# Is it legit?



## Yeswecan (Jul 25, 2014)

Woman Sues Background Check Site After Husband Uses Site To Catch Her Cheating


Woman Sues Background Check Site After Husband Uses Site To Catch Her Cheating


----------



## GreyEcho (Sep 28, 2016)

I have seen crazier things happen.. I don't think she should be able to


----------



## caruso (Sep 23, 2016)

5 seconds on a Google search clearly finds that it's a satire news site.


----------



## becareful2 (Jul 8, 2016)

Read the comments; it sounds like it's an ad for the service masquerading as a report.


----------



## EleGirl (Dec 3, 2011)

A person can sue over any darn thing they want to. Whether it goes anywhere is up to the judge.

I doubt that the suit will go anywhere because the info disclosed is not private information as the woman is claiming in the supposed law suit. It's all publically available info.

I think that article is bogus... I looked up the law suit they claim exists. It does not exist.

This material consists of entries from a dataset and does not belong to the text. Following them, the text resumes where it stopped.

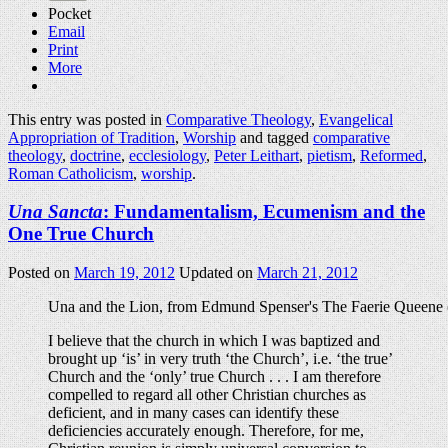
Pocket
Email
Print
More
This entry was posted in
Comparative Theology
,
Evangelical
Appropriation of Tradition
,
Worship
and tagged
comparative
theology
,
doctrine
,
ecclesiology
,
Peter Leithart
,
pietism
,
Reformed
,
Roman Catholicism
,
worship
.
Una Sancta
: Fundamentalism, Ecumenism and the
One True Church
Posted on
March 19, 2012
Updated on
March 21, 2012
Una and the Lion, from Edmund Spenser's The Faerie Queene (
I believe that the church in which I was baptized and
brought up ‘is’ in very truth ‘the Church’, i.e. ‘the true’
Church and the ‘only’ true Church . . . I am therefore
compelled to regard all other Christian churches as
deficient, and in many cases can identify these
deficiencies accurately enough. Therefore, for me,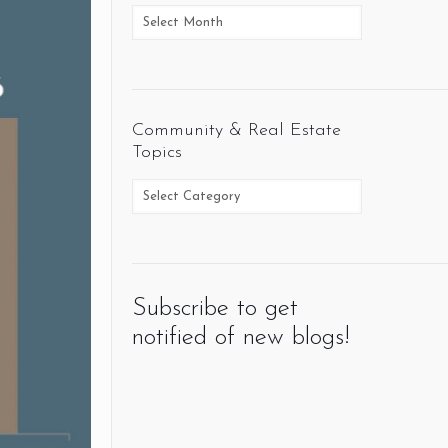
Community & Real Estate
Topics
Subscribe to get
notified of new blogs!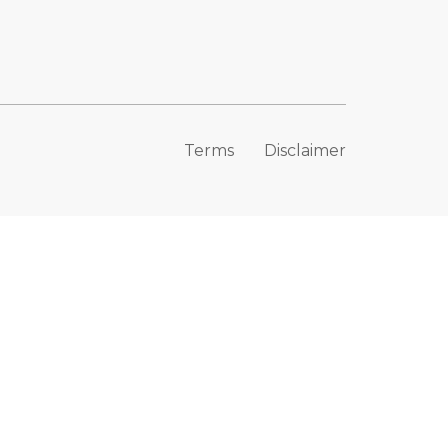
Terms
Disclaimer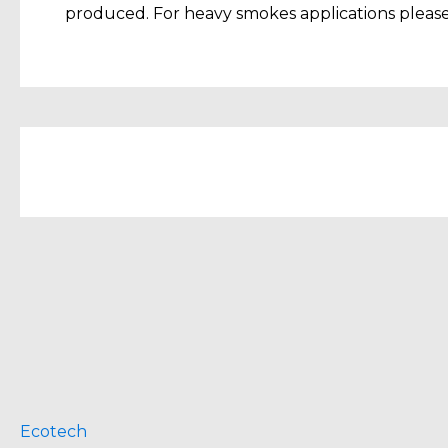
produced. For heavy smokes applications please 
Ecotech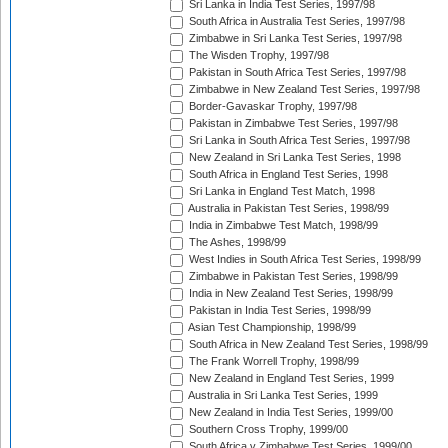
Sri Lanka in India Test Series, 1997/98
South Africa in Australia Test Series, 1997/98
Zimbabwe in Sri Lanka Test Series, 1997/98
The Wisden Trophy, 1997/98
Pakistan in South Africa Test Series, 1997/98
Zimbabwe in New Zealand Test Series, 1997/98
Border-Gavaskar Trophy, 1997/98
Pakistan in Zimbabwe Test Series, 1997/98
Sri Lanka in South Africa Test Series, 1997/98
New Zealand in Sri Lanka Test Series, 1998
South Africa in England Test Series, 1998
Sri Lanka in England Test Match, 1998
Australia in Pakistan Test Series, 1998/99
India in Zimbabwe Test Match, 1998/99
The Ashes, 1998/99
West Indies in South Africa Test Series, 1998/99
Zimbabwe in Pakistan Test Series, 1998/99
India in New Zealand Test Series, 1998/99
Pakistan in India Test Series, 1998/99
Asian Test Championship, 1998/99
South Africa in New Zealand Test Series, 1998/99
The Frank Worrell Trophy, 1998/99
New Zealand in England Test Series, 1999
Australia in Sri Lanka Test Series, 1999
New Zealand in India Test Series, 1999/00
Southern Cross Trophy, 1999/00
South Africa v Zimbabwe Test Series, 1999/00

The article has links to some background search site... many links to it. So clearly the purpose of the article is to drive traffic to the background check site.


----------



## jb02157 (Apr 16, 2014)

Looks to be an interesting form of advertisement. They put out a wild attention grabbing article and tie it to the product they want to sell.


----------



## Talker67 (Apr 7, 2016)

it is just an ad scam. I have seen it a few places in a sponsored ad


----------